* Brief *
Copy out the part of the 16 Aurigae data that begins with the words "Characteristics" and ends after the words "(105 ± 6 pc)".

* Source passage *
=====
16 Aurigae

Observation data Epoch J2000 Equinox ICRS
- Constellation: Auriga
- Right ascension: 05^{h} 18^{m} 10.576^{s}
- Declination: +33° 22′ 17.77″
- Apparent magnitude (V): 4.552

Characteristics
- Evolutionary stage: red giant branch
- Spectral type: K2.5 IIIb CN-0.5
- U−B color index: +1.26
- B−V color index: +1.276

Astrometry
- Radial velocity (R_{v}): −28.44 km/s
- Proper motion (μ): RA: +28.505±0.713 mas/yr Dec.: −158.421±0.504 mas/yr
- Parallax (π): 9.5090±0.5651 mas
- Distance: 340 ± 20 ly (105 ± 6 pc)
=====
* Provided information *
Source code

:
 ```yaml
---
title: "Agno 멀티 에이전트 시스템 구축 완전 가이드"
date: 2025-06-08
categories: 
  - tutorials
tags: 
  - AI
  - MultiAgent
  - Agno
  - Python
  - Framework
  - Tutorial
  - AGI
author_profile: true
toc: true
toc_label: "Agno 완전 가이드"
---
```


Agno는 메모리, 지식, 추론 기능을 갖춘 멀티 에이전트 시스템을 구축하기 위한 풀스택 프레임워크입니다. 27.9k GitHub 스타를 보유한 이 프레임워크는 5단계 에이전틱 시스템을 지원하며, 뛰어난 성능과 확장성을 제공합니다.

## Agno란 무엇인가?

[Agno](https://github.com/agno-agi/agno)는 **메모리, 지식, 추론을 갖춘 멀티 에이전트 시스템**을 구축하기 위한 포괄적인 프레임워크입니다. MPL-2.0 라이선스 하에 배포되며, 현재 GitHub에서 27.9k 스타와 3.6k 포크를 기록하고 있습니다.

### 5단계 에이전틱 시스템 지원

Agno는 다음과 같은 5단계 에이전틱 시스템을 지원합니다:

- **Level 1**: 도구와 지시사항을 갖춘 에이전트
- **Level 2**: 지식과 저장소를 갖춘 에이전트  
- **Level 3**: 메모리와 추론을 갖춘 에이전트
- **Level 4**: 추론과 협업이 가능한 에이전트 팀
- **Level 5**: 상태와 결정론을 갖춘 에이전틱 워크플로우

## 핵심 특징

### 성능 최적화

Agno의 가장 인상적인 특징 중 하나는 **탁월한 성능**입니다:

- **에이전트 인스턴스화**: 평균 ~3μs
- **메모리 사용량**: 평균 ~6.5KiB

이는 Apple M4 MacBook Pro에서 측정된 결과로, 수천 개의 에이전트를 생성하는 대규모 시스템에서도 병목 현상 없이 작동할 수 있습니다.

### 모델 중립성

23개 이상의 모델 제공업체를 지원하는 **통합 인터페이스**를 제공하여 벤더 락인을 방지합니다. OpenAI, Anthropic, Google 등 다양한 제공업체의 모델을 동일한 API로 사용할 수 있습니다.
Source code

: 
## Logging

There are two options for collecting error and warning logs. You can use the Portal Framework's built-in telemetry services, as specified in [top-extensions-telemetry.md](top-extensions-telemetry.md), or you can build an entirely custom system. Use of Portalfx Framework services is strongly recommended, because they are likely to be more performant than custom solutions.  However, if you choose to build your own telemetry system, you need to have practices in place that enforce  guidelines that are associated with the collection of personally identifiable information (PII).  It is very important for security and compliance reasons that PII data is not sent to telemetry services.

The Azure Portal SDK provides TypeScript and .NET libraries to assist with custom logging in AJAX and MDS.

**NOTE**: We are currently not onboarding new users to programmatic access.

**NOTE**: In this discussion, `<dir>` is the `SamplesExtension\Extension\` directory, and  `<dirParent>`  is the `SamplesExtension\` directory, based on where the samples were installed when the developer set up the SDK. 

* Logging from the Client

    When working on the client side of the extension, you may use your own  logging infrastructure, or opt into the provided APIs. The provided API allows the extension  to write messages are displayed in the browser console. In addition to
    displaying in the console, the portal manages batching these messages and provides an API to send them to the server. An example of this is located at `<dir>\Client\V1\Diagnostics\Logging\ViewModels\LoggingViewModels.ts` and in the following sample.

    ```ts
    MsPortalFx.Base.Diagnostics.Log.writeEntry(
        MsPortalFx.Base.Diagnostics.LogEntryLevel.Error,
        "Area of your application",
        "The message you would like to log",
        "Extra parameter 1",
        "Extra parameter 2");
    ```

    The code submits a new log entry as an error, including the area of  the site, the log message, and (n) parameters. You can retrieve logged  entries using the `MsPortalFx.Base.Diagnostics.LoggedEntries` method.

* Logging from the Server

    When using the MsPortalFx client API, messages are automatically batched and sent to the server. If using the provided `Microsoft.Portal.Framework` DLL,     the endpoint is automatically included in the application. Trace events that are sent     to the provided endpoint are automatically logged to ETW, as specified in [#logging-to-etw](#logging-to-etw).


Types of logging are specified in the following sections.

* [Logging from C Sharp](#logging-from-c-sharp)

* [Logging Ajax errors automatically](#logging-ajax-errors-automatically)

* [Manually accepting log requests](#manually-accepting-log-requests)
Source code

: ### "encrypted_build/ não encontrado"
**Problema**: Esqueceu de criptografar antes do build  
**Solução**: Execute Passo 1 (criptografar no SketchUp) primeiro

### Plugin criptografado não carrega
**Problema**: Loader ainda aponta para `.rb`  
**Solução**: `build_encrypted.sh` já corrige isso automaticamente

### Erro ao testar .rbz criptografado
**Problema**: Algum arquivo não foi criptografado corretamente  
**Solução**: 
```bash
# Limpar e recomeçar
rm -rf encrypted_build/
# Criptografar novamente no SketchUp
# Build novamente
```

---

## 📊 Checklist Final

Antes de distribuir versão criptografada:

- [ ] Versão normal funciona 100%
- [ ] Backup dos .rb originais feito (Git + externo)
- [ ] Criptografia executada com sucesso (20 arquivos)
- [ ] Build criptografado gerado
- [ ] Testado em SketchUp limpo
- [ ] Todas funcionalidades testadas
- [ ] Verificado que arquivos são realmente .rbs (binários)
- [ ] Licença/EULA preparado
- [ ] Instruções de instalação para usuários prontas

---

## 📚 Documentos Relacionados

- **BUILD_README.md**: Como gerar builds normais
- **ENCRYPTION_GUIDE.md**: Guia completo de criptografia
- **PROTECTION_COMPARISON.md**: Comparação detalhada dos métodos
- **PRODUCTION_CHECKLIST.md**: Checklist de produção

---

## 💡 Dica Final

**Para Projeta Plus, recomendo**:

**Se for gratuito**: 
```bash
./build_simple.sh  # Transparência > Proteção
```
=====
* Your solution *
Characteristics
- Evolutionary stage: red giant branch
- Spectral type: K2.5 IIIb CN-0.5
- U−B color index: +1.26
- B−V color index: +1.276

Astrometry
- Radial velocity (R_{v}): −28.44 km/s
- Proper motion (μ): RA: +28.505±0.713 mas/yr Dec.: −158.421±0.504 mas/yr
- Parallax (π): 9.5090±0.5651 mas
- Distance: 340 ± 20 ly (105 ± 6 pc)